Wednesday, February 16, 2011

Economies of Scale in Online Games

Today I feel like talking about economies of scale... in online games. Of particular interest, when centralized online economies in games translate to real-world profits.


Case in point: World of Warcraft--with just over 12 million subscribers since October 2012 (seriously)-- is a booming example of an online economy. Individual players buy, sell, and trade items amongst themselves, and can buy from and sell items to non-player characters, or NPCs. They may craft items, and some custom items cannot be replicated. Vendors pawn their goods to other players, and mods have been created by the user community in order to facilitate the ongoing search for products of interest (e.g. Auctioneer). This is not a micro-economy; it is an amalgamation of cultures all over the world exchanging goods. And yet it is fictional.

Individuals who specialize in making money in massively-multiplayer online (MMO) games for the purposes of real-life sales are called "farmers" by many MMO communities.
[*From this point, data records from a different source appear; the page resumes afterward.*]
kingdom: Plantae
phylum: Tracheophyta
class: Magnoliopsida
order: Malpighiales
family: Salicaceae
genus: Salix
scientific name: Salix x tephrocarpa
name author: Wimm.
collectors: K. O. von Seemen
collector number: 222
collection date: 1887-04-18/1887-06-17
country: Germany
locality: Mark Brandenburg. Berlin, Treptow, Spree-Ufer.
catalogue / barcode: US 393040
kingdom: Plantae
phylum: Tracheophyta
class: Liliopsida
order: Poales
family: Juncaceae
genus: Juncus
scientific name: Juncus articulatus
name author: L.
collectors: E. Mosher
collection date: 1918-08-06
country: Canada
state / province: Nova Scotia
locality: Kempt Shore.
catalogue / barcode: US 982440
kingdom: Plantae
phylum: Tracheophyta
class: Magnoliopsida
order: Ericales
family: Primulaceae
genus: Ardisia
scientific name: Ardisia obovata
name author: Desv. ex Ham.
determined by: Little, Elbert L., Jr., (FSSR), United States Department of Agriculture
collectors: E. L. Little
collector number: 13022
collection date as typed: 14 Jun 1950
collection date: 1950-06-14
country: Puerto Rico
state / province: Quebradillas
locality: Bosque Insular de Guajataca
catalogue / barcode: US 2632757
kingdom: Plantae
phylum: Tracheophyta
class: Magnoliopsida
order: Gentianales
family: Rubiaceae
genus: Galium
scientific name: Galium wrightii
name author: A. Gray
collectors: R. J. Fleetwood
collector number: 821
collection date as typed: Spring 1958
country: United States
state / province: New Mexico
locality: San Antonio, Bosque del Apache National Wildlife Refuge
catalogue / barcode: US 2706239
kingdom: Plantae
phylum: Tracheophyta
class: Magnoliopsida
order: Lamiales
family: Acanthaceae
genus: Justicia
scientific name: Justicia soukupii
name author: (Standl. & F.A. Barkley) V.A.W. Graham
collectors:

The dub farmers is a reflection of their ceaseless, efficient, and monotonous repetition of the same actions in order to garner in-game money, usually by killing monsters. Often the same monster. Over and over and over and over and over again. All day.


Farmers strategically pick targets of interest, kill them, and take in-game money drops. In WoW, farmers gather gold and sell it in online venues. Players with hard cash, usually from Western nations can purchase in-game money or items in order to make their online questing more comfortable. In recent years, the WoW developer Blizzard has strong-armed online marketplaces into protecting their WoW economies by making it against terms of service, and a bannable offense.

Often farmers are from Eastern nations. Chinese gold farmers are especially prevalent, sometimes (certainly not always) working in sweatshop-like conditions, playing MMOs for most hours of the day alongside other twenty-something Chinese players to meet gold quotas, under supervision of a "factory" boss. This is, of course, to sell for a real-world bottom line; Chinese gold farmers may typically earn up to $250 in a month, but more realistically earn about $75-100 in a month. While real-world gold auctioning violates WoW's terms of service, it isn't illegal. Players generally look down on farmers and those who patronize them, with disdain for what they perceive as cheating. Unfortunately, then, farmers are assumed by players to be Chinese and are often harrassed, enduring the pejorative or racist comments attached to assaults. But the business model is so successful that it has spawned as many as 100,000 gold farmers in China. (http://www.nytimes.com/2005/12/09/technology/09gaming.html?_r=1&ex=1291784400&en=48a72408592dffe6&ei=5088)

 Why is this important? An online economy is being transformed into a real-world economy. Fictional currency can be bought and sold by players all over the world, and shifting hands through online venues and organized using venues like eBay or forums. Western nations provide the capital for this business; while the conditions are often not ideal for workers, it is still a service of value. Customers will apparently pay. We must, then, consider the value of some large online economies relative to real-world economies. Second Life is an example that perpetuates this concern, with businesses and individuals paying for virtual real estate, avatar modifications, services, and every virtual object you can imagine (see Second Life Marketplace). A real-world market for virtual goods is already viable. The next big question is whether this innovative adaption will perpetuate itself and grow, or fall away.

1 comment:

  1. This post was very interesting, for I never knew that anything of this scale was happening with online video games. The fact that WOW has become so popular that the in-game economy affects the real economy is incredible. It is interesting to see that the buyers are from Western nations; it has become the trend that Eastern countries produce, and the West purchases. To see that the game world and the real world have merged economies is very interesting.